Stored data from a collection:
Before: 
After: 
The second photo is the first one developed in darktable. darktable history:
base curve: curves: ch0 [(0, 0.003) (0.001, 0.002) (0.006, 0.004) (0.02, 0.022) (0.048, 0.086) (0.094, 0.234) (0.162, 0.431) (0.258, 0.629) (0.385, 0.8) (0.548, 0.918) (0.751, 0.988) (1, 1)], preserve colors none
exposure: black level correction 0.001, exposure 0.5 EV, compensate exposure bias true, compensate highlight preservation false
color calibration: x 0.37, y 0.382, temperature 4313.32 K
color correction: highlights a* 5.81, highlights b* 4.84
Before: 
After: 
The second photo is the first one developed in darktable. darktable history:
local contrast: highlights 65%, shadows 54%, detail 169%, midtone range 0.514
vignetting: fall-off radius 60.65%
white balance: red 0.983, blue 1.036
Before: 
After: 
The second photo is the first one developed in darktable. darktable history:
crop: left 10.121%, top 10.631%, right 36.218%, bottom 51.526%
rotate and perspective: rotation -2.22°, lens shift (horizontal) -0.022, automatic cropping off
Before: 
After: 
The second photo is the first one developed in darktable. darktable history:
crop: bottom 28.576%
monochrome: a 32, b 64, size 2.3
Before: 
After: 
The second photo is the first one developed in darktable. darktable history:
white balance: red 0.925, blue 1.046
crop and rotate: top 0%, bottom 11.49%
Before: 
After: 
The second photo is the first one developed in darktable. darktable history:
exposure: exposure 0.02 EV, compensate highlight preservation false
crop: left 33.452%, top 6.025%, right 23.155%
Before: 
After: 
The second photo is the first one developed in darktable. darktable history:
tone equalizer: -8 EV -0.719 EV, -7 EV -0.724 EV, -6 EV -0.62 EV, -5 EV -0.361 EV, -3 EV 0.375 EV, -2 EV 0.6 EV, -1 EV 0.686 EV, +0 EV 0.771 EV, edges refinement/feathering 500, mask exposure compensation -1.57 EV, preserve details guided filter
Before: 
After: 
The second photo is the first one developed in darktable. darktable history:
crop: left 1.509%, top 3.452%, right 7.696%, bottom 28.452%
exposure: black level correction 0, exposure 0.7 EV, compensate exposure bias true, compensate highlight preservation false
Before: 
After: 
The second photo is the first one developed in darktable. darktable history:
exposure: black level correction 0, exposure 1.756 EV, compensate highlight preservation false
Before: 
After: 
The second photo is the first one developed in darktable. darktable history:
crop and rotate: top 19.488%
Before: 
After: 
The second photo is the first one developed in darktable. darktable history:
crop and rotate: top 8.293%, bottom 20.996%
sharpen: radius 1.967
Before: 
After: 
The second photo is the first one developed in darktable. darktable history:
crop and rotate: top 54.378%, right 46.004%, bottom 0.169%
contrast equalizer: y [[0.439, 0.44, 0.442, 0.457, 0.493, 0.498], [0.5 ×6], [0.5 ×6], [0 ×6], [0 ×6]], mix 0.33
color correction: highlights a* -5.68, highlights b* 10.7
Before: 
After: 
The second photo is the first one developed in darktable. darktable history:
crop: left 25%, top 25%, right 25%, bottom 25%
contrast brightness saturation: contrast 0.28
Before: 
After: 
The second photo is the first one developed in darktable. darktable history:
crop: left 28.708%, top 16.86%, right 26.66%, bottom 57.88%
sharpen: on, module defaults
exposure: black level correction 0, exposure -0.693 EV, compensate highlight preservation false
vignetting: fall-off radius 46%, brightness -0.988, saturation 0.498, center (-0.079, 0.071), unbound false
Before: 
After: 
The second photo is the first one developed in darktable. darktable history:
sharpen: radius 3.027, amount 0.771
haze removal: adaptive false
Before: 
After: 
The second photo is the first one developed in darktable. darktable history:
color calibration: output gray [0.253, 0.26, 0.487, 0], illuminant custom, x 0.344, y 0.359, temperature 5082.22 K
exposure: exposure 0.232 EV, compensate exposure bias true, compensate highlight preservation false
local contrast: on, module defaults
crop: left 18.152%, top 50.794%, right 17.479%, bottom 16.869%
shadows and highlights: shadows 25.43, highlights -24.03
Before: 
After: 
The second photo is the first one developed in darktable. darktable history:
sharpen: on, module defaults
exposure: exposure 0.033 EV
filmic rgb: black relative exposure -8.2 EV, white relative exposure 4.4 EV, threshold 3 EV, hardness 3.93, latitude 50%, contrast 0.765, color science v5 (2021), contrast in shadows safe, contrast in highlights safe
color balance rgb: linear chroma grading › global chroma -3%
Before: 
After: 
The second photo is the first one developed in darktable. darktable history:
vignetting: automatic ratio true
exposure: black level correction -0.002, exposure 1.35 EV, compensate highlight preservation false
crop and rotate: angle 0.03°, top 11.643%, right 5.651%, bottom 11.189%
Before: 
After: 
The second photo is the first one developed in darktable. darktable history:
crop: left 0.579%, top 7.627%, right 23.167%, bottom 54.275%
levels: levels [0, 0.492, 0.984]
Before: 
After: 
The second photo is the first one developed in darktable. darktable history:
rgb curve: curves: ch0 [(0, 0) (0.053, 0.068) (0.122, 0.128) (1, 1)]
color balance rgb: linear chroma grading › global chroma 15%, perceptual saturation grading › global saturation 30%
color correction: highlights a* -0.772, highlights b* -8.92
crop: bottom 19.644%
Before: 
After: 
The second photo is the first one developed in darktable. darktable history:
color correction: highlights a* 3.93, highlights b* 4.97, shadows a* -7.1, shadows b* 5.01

__Set task__.
Copy the data from its first line through the line that contains "base curve: curves: ch0", including both.

__Finished task__.
Before: 
After: 
The second photo is the first one developed in darktable. darktable history:
base curve: curves: ch0 [(0, 0.003) (0.001, 0.002) (0.006, 0.004) (0.02, 0.022) (0.048, 0.086) (0.094, 0.234) (0.162, 0.431) (0.258, 0.629) (0.385, 0.8) (0.548, 0.918) (0.751, 0.988) (1, 1)], preserve colors none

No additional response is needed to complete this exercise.